Fig. 6. Development of NAD⁺ resistance is associated with loss of capsule.

A Spn D39 was inoculated in a cell culture medium with and without NAD⁺ treatment as indicated. Bacteria were lysed 6 h post-inoculation and the total intracellular NAD was determined. B–D Spn D39 was cultivated in a cell culture medium and passaged 6 times with increasing concentrations of NAD⁺(50 µM to 5 mM) or without treatment. Afterwards, bacteria were plated on NAD⁺ (500 µM) supplemented agar plates. Individual clones were picked and characterized for NAD⁺ resistance and growth behaviour and sequenced.
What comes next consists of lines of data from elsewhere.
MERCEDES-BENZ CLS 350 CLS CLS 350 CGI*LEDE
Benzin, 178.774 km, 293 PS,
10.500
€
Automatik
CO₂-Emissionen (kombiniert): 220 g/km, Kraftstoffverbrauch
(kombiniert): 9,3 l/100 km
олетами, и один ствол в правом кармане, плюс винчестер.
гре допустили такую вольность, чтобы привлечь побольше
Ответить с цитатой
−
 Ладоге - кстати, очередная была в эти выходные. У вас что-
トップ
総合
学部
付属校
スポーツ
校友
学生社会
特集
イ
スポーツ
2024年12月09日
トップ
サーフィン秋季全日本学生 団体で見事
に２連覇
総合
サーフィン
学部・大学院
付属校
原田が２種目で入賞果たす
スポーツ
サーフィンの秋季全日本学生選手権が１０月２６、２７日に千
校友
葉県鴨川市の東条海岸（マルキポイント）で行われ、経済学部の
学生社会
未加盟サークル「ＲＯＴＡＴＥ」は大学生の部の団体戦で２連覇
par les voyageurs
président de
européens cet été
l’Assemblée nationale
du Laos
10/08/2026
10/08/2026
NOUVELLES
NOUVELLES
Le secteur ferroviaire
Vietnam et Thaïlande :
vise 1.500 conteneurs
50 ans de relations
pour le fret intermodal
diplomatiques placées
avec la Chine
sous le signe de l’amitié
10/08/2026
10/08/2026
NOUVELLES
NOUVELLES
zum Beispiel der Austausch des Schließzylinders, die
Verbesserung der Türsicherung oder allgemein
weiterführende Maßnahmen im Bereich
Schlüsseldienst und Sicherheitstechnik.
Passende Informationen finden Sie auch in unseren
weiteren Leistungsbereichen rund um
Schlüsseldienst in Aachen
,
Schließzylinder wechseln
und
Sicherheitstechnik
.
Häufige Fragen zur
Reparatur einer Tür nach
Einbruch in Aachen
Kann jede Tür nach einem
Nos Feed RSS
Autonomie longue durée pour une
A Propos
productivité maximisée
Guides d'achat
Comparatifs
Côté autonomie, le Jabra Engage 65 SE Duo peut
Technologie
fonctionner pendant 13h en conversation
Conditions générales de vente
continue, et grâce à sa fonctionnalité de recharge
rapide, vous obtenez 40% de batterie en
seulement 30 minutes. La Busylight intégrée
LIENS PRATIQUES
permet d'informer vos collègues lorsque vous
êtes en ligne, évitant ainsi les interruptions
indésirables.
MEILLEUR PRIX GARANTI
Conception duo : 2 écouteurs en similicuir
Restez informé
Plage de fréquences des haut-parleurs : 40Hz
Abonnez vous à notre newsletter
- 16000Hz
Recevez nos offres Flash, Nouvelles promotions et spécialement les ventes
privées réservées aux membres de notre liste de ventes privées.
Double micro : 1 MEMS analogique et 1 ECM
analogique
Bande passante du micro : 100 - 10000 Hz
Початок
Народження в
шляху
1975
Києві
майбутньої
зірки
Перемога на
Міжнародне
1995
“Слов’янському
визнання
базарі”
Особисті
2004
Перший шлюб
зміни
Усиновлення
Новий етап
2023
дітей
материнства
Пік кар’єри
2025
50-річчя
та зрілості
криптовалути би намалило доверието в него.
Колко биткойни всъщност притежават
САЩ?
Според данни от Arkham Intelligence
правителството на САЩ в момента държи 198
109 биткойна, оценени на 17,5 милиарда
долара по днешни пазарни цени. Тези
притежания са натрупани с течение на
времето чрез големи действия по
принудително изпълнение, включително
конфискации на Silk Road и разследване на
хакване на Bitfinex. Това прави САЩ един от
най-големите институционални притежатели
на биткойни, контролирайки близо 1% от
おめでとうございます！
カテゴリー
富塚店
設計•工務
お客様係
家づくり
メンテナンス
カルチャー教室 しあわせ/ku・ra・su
B Spn D39 WT and resistant bacteria were treated with 500 µM NAD⁺ for 6 h and bacterial counts were determined. C Spn D39 clones passaged with increasing concentrations of NAD⁺ and a control passaged in cell culture medium without NAD⁺ were sequenced. Identified amino acid changes in the protein CPS2E are displayed. Asterisks indicate amino acid substitutions. D 3D protein structure of CPS2E wild type and Arg97→Stop, generated with AlphaFold. E Transmission electron microscopy of Spn D39 WT, Δcps and the NAD⁺ resistant clones. Bacteria were cultivated until the early logarithmic phase in liquid media, cryo-fixated and the capsule stained using OsO₄. Statistics: two-tailed paired t-test (A); One-way ANOVA with Fisher’s LSD (B); significance was determined against the untreated control (A) or the wild-type bacteria (B); Scale: 250 nm; N = 4 biologically distinct samples (A); 3 biologically distinct samples (B); box plots: line at mean; box ranges from min to max; results are normalized against untreated controls. WT wild type.